Buntut Kasus Wartawan Jadi Kapolsek, AJI dan LBH: Cara Kotor Polri Susupkan Intelijen
AJI dan LBH menganggap kasus wartawan menjadi Kapolsek Kradenan Blora adalah cara kotor dari Polri dalam penugasan intelijen.
Penulis: Yohanes Liestyo Poerwoto
Editor: Nanda Lusiana Saputri
TRIBUNNEWS.COM - Aliansi Jurnalis Independen (AJI) serta Lembaga Bantuan Hukum (LBH) mengecam Polri, buntut diangkatnya mantan kontributor salah satu stasiun TV menjadi Kapolsek Kradenan, Blora, Jawa Tengah yaitu Umbaran Wibowo.
AJI dan LBH menyebut apa yang dilakukan Polri dengan memerintahkan Umbaran menjadi intelijen di institusi media adalah cara yang kotor.
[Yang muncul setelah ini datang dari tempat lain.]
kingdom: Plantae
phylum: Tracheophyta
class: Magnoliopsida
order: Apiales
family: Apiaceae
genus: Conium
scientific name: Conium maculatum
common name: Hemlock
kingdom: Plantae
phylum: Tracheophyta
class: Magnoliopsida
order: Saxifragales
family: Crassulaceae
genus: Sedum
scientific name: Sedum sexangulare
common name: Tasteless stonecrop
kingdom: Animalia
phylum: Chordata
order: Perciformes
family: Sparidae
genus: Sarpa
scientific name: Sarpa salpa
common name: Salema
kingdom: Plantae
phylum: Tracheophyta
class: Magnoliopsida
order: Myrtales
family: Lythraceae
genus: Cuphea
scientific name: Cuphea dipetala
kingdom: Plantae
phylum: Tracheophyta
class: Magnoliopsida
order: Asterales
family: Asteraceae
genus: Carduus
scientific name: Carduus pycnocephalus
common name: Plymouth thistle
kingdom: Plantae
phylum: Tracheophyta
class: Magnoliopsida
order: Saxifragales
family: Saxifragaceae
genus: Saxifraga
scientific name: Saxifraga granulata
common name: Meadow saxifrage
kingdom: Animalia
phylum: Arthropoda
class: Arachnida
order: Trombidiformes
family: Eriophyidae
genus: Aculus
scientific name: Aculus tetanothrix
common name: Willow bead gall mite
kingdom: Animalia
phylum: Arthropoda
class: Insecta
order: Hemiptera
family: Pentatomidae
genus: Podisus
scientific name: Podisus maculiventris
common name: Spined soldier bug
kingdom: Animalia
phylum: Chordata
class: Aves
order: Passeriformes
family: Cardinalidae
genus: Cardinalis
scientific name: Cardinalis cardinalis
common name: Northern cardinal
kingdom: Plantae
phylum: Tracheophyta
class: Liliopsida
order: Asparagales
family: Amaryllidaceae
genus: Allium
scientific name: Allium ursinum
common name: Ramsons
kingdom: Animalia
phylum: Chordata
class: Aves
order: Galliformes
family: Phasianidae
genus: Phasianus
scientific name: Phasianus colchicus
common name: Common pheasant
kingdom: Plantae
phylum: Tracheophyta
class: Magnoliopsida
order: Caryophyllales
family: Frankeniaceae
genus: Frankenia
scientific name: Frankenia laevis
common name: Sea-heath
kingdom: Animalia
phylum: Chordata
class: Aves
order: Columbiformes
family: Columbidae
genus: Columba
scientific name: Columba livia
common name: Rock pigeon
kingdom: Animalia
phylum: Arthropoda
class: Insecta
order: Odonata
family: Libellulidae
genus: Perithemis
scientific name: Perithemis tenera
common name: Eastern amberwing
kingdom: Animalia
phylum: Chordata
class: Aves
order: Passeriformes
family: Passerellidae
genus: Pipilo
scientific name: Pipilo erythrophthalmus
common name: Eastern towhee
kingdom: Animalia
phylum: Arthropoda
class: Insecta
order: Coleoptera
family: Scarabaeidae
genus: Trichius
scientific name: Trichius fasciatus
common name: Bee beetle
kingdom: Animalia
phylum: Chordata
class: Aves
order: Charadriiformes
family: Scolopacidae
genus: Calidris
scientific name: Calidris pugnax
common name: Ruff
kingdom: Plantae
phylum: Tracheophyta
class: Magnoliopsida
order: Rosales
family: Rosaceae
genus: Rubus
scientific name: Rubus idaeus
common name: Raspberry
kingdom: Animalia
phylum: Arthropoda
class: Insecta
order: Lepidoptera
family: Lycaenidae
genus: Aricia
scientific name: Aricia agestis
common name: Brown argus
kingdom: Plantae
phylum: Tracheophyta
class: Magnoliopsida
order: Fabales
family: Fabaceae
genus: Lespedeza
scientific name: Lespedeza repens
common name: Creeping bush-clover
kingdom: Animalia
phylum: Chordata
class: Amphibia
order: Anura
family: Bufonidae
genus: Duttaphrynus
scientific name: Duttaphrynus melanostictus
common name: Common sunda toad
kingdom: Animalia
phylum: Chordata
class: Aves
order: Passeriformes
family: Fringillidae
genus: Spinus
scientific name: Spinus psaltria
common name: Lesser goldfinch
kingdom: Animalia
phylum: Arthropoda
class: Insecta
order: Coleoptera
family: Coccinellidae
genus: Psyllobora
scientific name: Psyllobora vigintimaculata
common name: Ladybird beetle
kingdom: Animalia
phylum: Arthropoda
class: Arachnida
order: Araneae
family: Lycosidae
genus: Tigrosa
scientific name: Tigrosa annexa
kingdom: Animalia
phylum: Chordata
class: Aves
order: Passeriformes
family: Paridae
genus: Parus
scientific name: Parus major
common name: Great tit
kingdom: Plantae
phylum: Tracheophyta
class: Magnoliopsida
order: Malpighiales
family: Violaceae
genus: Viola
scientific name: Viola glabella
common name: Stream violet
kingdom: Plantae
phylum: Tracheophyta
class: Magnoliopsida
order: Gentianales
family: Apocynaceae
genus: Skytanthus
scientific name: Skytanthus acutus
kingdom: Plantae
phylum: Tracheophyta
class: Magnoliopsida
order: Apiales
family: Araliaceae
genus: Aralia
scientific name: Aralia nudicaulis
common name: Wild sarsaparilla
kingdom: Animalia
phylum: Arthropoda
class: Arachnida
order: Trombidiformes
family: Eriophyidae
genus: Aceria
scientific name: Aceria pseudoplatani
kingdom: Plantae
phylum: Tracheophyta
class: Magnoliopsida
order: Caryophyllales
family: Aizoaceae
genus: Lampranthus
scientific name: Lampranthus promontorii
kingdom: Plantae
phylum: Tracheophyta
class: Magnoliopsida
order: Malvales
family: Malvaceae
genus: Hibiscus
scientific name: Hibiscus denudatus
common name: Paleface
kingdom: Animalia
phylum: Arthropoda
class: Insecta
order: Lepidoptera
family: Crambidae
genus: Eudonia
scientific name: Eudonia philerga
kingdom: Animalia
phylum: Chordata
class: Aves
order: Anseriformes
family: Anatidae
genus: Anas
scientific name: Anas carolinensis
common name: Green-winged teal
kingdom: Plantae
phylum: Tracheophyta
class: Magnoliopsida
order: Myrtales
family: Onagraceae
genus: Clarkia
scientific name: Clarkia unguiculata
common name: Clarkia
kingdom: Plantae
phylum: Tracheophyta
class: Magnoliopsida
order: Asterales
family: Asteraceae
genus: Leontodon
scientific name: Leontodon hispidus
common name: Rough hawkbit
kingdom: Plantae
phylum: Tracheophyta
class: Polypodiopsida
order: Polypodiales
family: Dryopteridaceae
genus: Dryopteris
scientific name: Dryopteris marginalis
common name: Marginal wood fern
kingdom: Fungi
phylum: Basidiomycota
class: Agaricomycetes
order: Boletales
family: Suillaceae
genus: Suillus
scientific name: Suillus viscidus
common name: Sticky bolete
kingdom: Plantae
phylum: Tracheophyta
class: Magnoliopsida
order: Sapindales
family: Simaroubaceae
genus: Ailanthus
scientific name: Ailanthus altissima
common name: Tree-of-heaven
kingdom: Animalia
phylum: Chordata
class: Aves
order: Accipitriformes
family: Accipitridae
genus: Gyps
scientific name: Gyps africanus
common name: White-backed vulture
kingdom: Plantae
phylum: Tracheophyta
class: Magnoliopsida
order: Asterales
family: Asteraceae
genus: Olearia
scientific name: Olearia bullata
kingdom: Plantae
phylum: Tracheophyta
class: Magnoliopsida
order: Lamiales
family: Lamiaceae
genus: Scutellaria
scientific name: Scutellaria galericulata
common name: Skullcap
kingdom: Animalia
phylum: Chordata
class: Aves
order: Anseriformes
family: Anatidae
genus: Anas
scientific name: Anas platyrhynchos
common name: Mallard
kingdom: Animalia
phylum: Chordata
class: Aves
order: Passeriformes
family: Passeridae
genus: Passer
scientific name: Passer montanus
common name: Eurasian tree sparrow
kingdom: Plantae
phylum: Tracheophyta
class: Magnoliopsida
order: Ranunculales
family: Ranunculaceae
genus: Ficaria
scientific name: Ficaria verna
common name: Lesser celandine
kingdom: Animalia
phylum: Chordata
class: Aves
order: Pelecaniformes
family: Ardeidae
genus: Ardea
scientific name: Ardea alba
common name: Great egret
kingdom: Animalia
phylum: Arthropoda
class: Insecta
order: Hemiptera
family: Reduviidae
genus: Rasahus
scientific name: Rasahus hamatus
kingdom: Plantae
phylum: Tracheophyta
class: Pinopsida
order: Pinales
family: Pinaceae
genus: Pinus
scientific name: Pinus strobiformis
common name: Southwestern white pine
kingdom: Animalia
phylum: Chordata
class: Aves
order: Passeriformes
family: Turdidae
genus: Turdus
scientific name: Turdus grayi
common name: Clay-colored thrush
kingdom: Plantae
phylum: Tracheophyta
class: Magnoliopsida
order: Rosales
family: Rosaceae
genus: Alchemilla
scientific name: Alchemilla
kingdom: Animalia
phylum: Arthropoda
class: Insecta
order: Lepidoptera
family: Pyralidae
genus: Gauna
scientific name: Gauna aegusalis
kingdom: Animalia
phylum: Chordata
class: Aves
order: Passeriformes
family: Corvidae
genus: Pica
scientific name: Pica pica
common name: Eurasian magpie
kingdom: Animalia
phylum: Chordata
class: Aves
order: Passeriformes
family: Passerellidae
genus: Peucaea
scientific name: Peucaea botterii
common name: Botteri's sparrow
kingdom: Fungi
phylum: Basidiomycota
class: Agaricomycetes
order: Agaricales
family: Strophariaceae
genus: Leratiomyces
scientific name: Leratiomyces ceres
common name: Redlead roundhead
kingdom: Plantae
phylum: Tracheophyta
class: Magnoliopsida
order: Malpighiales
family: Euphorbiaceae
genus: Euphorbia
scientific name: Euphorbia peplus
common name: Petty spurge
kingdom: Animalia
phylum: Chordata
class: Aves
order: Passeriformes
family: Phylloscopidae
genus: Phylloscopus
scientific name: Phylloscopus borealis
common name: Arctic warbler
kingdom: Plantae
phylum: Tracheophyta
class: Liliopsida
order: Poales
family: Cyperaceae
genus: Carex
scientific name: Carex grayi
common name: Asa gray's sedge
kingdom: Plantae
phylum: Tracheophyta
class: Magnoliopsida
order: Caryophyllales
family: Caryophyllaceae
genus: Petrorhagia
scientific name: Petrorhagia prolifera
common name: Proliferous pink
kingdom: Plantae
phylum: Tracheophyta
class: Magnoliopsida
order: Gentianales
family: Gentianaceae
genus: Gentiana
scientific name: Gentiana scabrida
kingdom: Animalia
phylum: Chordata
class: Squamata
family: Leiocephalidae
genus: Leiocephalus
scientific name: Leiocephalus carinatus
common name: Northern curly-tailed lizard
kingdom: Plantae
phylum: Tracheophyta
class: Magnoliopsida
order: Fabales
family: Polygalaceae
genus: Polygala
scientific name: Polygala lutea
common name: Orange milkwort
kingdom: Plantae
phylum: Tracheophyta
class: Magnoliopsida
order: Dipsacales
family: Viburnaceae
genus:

Hal ini tertuang dalam poin pertama desakan AJI dan LBH dalam siaran pers yang dibuat pada Kamis (15/12/2022).
"Mendesak pemerintah khususnya Polri untuk menghentikan cara-cara kotor seperti menyusupkan anggota intelijen ke institusi media yang dapat mengganggu kinerja pers dan menimbulkan ketidakpercayaan publik," demikian tertuang dalam poin pertama siaran pers yang dikutip dari laman AJI.
Baca juga: Iptu Umbaran Nyamar Wartawan Lalu Jadi Kapolsek, Dewan Pers: Independensi Media Harus Dijaga
Selain itu, AJI juga menganggap masuknya Umbaran menjadi intelijen di institusi pers telah menyalahi aturan yaitu pasal 6 Undang-Undang (UU) No.40 Tahun 1999 tentang Pers.
"Oleh sebab itu, kepolisian jelas telah menempuh cara-cara kotor dan tidak memperhatikan kepentingan umum dan mengabaikan hak masyarakat untuk mengetahui dan mendapatkan informasi yang tepat, akurat, dan benar.
Tak hanya itu, penyusupan intelijen ini juga bertentangan dengan pasal 6 Kode Etik Jurnalistik (KEJ) yang berbunyi "Wartawan Indonesia tidak menyalahgunakan profesi dan tidak menerima suap".
Di sisi lain, AJI dan LBH mendesak agar organisasi pers dan media harus melakukan penelusuran latar belakang calon wartawan yang akan direkrut.
Hal ini untuk menghindari penyusupan seperti yang dilakukan kepolisian dalam konteks kasus Umbaran Wibowo.
"Lolosnya anggota kepolisian sebagai wartawan yang tersertifikasi dapat menimbulkan ketidakpercayaan publik terhadap institusi pers dan kerja-kerja pers secara umum," tulis AJI dan LBH dalam keterangan tertulisnya.
Buntut kasus ini, AJI dan LBH pun menuliskan lima poin desakan dan berikut rinciannya.
1. Mendesak pemerintah khususnya Polri untuk menghentikan cara-cara kotor seperti menyusupkan anggota intelijen ke institusi media yang dapat mengganggu kinerja pers dan menimbulkan ketidakpercayaan publik.
2. Mendesak Dewan Pers untuk menyelidiki kasus ini hingga tuntas dan memberikan sanksi kepada Iptu Umbaran yang telah melanggar Kode Etik Jurnalistik. Dewan Pers juga perlu memperbaiki mekanisme Uji Kompetensi Wartawan agar peristiwa serupa tidak terulang pada masa mendatang.
3. Mendorong Dewan Pers untuk memastikan aparat keamanan lain seperti TNI dan badan intelijen lainnya tidak melakukan cara-cara kotor seperti yang dilakukan Polri.